===== MATERIAL FOR THIS EXERCISE =====

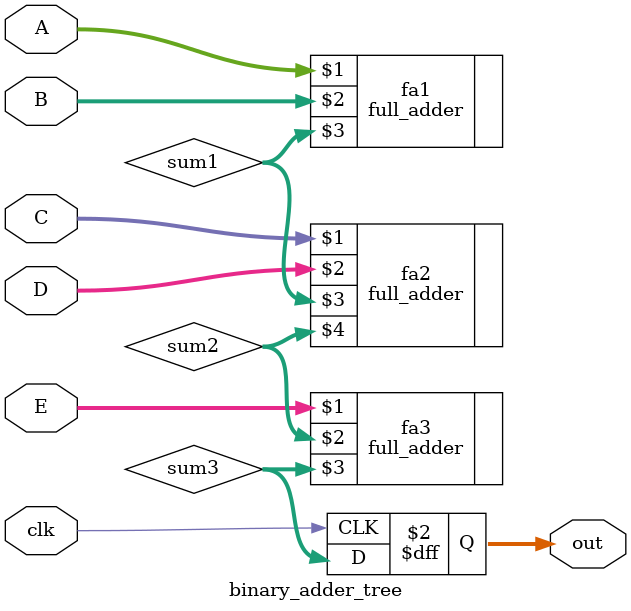
<source format=v>
module binary_adder_tree (
  input [15:0] A,
  input [15:0] B,
  input [15:0] C,
  input [15:0] D,
  input [15:0] E,
  input clk,
  output reg [15:0] out
);

  wire [15:0] sum1;
  wire [15:0] sum2;
  wire [15:0] sum3;

  full_adder fa1 (A, B, sum1);
  full_adder fa2 (C, D, sum1, sum2);
  full_adder fa3 (E, sum2, sum3);

  always @(posedge clk) begin
    out <= sum3;
  end

endmodule
</source>
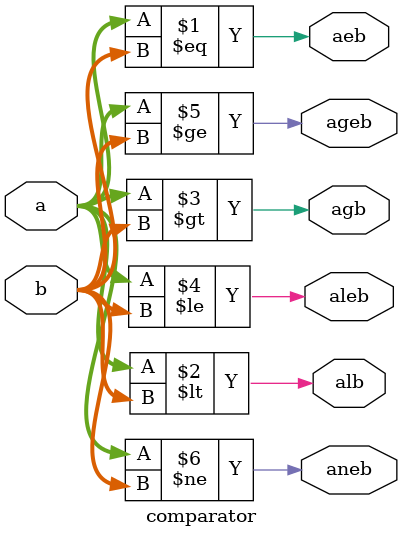
<source format=sv>
module comparator(a,b,aeb,agb,alb,aleb,ageb,aneb);
    input [7:0] a;
    input [7:0] b;

    output aeb;
    output agb;
    output alb;
    output aleb;
    output ageb;
    output aneb;

    assign aeb=(a==b);
    assign alb=(a<b);
    assign agb=(a>b);

    assign aleb=(a<=b);
    assign ageb=(a>=b);
    assign aneb=(a!=b);


endmodule
</source>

=====

> **PROBLEM**:
Among the lines above, find those with the word "aleb" and list them.

> **TASK RESULT**:
module comparator(a,b,aeb,agb,alb,aleb,ageb,aneb);
    output aleb;
    assign aleb=(a<=b);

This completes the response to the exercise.